ICERGi has demonstrated the effectiveness of the multi-level TPPFC approach with its gate drivers and control firmware in reference designs and demonstrator boards. A version rated at 3kW with an input range of 85 VAC to 265 VAC, for example, achieves a power density of around 100/in3 for a complete functional unit with EMI filtering and auxiliary supply included (Figure 4). The unit shows an efficiency peaking at around 99.3% (Figure 5) while complying with IEC/EN 61000-3-2 for line current harmonics and EN 55022/32 conducted emissions limits, with 10dB margin.
Figure 4. A 3kW reference design from ICERGi using the multi-level TPPFC technique, Si-MOSFETs and ICERGi controller and gate drivers. Image used courtesy of Bodo’s Power Systems [PDF]
Figure 5. Measured efficiency of the reference design in Figure 4. Image used courtesy of Bodo’s Power Systems [PDF]
As a summary of the benefits of the design approach described, Table 1 compares the attributes of a conventional approach using a Si SJ-MOSFET plus SiC diode, a two-level GaN solution and the multi-level ICERGi solution.

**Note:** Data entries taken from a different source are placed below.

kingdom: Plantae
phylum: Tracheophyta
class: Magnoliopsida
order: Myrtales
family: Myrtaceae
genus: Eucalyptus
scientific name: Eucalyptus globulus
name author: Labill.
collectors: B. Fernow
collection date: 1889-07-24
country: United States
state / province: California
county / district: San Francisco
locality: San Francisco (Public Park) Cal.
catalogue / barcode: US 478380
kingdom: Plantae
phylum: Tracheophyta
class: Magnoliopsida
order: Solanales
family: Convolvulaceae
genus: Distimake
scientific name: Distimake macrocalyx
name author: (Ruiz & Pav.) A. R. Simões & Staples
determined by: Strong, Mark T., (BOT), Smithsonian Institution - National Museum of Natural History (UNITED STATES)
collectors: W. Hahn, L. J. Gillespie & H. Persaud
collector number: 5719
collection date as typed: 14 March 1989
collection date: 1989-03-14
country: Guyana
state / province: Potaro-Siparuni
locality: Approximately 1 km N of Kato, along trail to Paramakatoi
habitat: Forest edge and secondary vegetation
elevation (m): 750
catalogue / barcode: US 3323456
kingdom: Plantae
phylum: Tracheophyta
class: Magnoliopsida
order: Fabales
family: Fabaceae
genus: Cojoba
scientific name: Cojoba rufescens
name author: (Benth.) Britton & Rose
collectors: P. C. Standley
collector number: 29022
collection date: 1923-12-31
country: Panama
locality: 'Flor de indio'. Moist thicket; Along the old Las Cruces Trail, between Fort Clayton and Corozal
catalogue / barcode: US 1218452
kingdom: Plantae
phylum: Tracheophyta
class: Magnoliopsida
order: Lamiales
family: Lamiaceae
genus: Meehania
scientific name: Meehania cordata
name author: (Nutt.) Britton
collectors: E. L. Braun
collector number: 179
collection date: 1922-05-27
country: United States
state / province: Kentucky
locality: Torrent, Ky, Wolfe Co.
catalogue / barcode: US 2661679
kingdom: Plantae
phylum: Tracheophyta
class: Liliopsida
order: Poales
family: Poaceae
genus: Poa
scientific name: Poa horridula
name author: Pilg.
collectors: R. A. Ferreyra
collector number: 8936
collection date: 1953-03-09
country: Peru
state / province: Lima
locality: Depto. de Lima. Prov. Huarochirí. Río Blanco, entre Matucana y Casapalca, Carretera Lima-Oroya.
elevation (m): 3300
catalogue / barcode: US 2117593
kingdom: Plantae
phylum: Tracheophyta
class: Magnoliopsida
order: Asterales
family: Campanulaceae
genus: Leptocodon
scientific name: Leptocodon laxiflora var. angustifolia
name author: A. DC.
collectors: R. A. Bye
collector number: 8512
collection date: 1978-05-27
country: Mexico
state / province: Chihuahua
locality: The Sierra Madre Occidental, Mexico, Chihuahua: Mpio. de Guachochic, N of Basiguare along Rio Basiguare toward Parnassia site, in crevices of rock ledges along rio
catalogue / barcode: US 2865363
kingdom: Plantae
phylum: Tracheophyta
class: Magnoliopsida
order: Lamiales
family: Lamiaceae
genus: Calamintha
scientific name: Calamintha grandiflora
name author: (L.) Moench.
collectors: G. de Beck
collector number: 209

Perhaps the most telling comparison is between BOM costs - analysis by ICERGi shows a saving of 33% over GaN and 25% over SiC for comparable efficiency, including the license fee for the ICERGi firmware.
Table 1. Performance comparison between TPPFC approaches. Image used courtesy of Bodo’s Power Systems [PDF]
ICERGi have also packaged controllers, with their support components and gate drives, into various ‘pluggable’ modules which can be supplied for evaluation of the technology in customer designs.
The multi-level TPPFC approach with silicon MOSFETs can be as efficient as WBG solutions and lower cost, without resorting to interleaving to at least 3kW. Concerns about expensive, single source WBG devices are eliminated with the use of low-voltage off-the-shelf Si-MOSFETs and the self-powered drivers from ICERGi are an elegant, low-cost solution. Licensing ICERGi firmware allows designers to use commodity ARM processors as controllers, removing the reliance on single-source, dedicated ICs - an important factor in days of component allocation and supply disruption. In addition, reference designs make design-in easy, de-risking the R&D process and speeding end-product time to market.